Segment Open

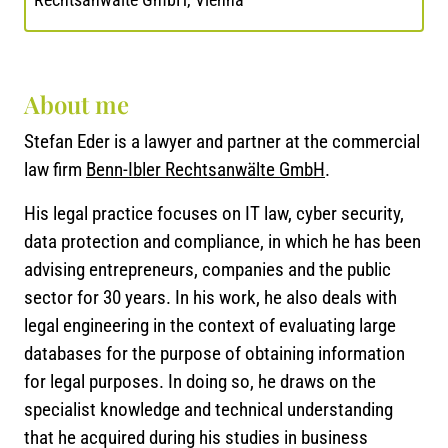
About me
Stefan Eder is a lawyer and partner at the commercial
law firm
Benn-Ibler Rechtsanwälte GmbH
.
His legal practice focuses on IT law, cyber security,
data protection and compliance, in which he has been
advising entrepreneurs, companies and the public
sector for 30 years. In his work, he also deals with
legal engineering in the context of evaluating large
databases for the purpose of obtaining information
for legal purposes. In doing so, he draws on the
specialist knowledge and technical understanding
that he acquired during his studies in business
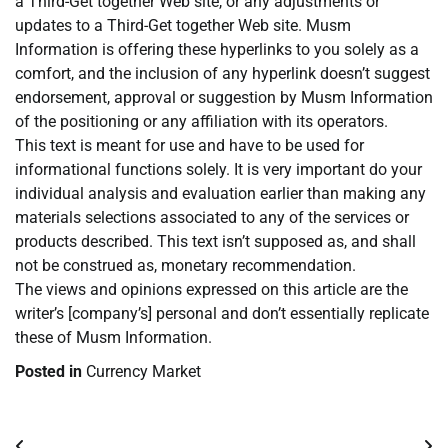
a Third-Get together Web site, or any adjustments or
updates to a Third-Get together Web site. Musm
Information is offering these hyperlinks to you solely as a
comfort, and the inclusion of any hyperlink doesn’t suggest
endorsement, approval or suggestion by Musm Information
of the positioning or any affiliation with its operators.
This text is meant for use and have to be used for
informational functions solely. It is very important do your
individual analysis and evaluation earlier than making any
materials selections associated to any of the services or
products described. This text isn’t supposed as, and shall
not be construed as, monetary recommendation.
The views and opinions expressed on this article are the
writer’s [company’s] personal and don’t essentially replicate
these of Musm Information.
Posted in
Currency Market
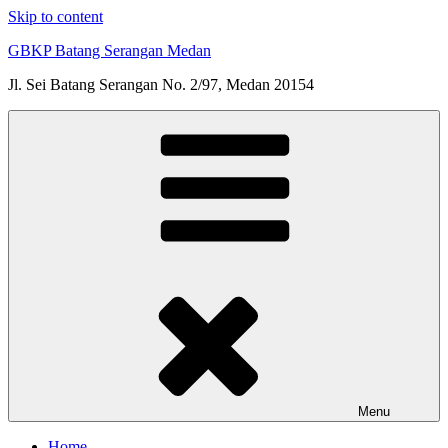
Skip to content
GBKP Batang Serangan Medan
Jl. Sei Batang Serangan No. 2/97, Medan 20154
Menu
Home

Segment Closed

- [Exercise goal]
From the entries above, output every line exactly and omit any image.

- [Answer box]
About me
Stefan Eder is a lawyer and partner at the commercial
law firm
Benn-Ibler Rechtsanwälte GmbH
.
His legal practice focuses on IT law, cyber security,
data protection and compliance, in which he has been
advising entrepreneurs, companies and the public
sector for 30 years. In his work, he also deals with
legal engineering in the context of evaluating large
databases for the purpose of obtaining information
for legal purposes. In doing so, he draws on the
specialist knowledge and technical understanding
that he acquired during his studies in business
a Third-Get together Web site, or any adjustments or
updates to a Third-Get together Web site. Musm
Information is offering these hyperlinks to you solely as a
comfort, and the inclusion of any hyperlink doesn’t suggest
endorsement, approval or suggestion by Musm Information
of the positioning or any affiliation with its operators.
This text is meant for use and have to be used for
informational functions solely. It is very important do your
individual analysis and evaluation earlier than making any
materials selections associated to any of the services or
products described. This text isn’t supposed as, and shall
not be construed as, monetary recommendation.
The views and opinions expressed on this article are the
writer’s [company’s] personal and don’t essentially replicate
these of Musm Information.
Posted in
Currency Market
Skip to content
GBKP Batang Serangan Medan
Jl. Sei Batang Serangan No. 2/97, Medan 20154
Menu
Home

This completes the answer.